Given the ease of activation of tensile twinning on the \( \left\{ {10\bar{1}2} \right\}\) planes in Mg, multiple \( \left\{ {10\bar{1}2} \right\}\) twin variants can be activated and interact with each other. The outcomes of these interactions are twin–twin junctions (TTJs) that can serve as initiation sites for microcracks. Here, we investigate the 3D structural characteristic and evolution of the non-cozone \( \left\{ {10\bar{1}2} \right\}\) twin–twin junctions using atomistic simulations.

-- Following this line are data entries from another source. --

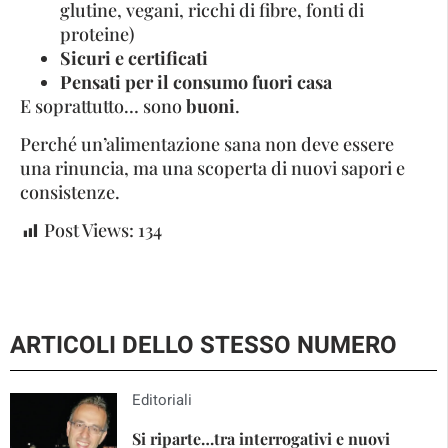
glutine, vegani, ricchi di fibre, fonti di
proteine)
Sicuri e certificati
Pensati per il consumo fuori casa
E soprattutto… sono
buoni
.
Perché un’alimentazione sana non deve essere
una rinuncia, ma una scoperta di nuovi sapori e
consistenze.
Post Views:
134
ARTICOLI DELLO STESSO NUMERO
Editoriali
Si riparte…tra interrogativi e nuovi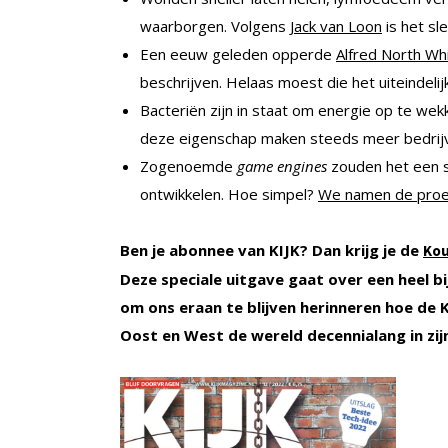
waarborgen. Volgens
Jack van Loon
is het sl
Een eeuw geleden opperde
Alfred North Wh
beschrijven. Helaas moest die het uiteindelij
Bacteriën zijn in staat om energie op te wek
deze eigenschap maken steeds meer bedri
Zogenoemde
game engines
zouden het een s
ontwikkelen. Hoe simpel?
We namen de proe
Ben je abonnee van KIJK? Dan krijg je de
Kou
Deze speciale uitgave gaat over een heel b
om ons eraan te blijven herinneren hoe de 
Oost en West de wereld decennialang in zi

This comprehensive approach allows us to identify additional twin–twin boundaries (TTBs) such as the TTBBP and TTBK2. They formed due to the interaction between the basal prismatic (BP) and conjugate twin (K2) interfaces with the coherent twin boundary (CTB). Moreover, the TTJs associated with the \( \left\{ {\bar{1}2\bar{1}2} \right\} \) TTBs are found to promote the growth of the 3-D twin along the normal and forward direction of the twin during the interaction and hinder the detwinning process when loading is reversed.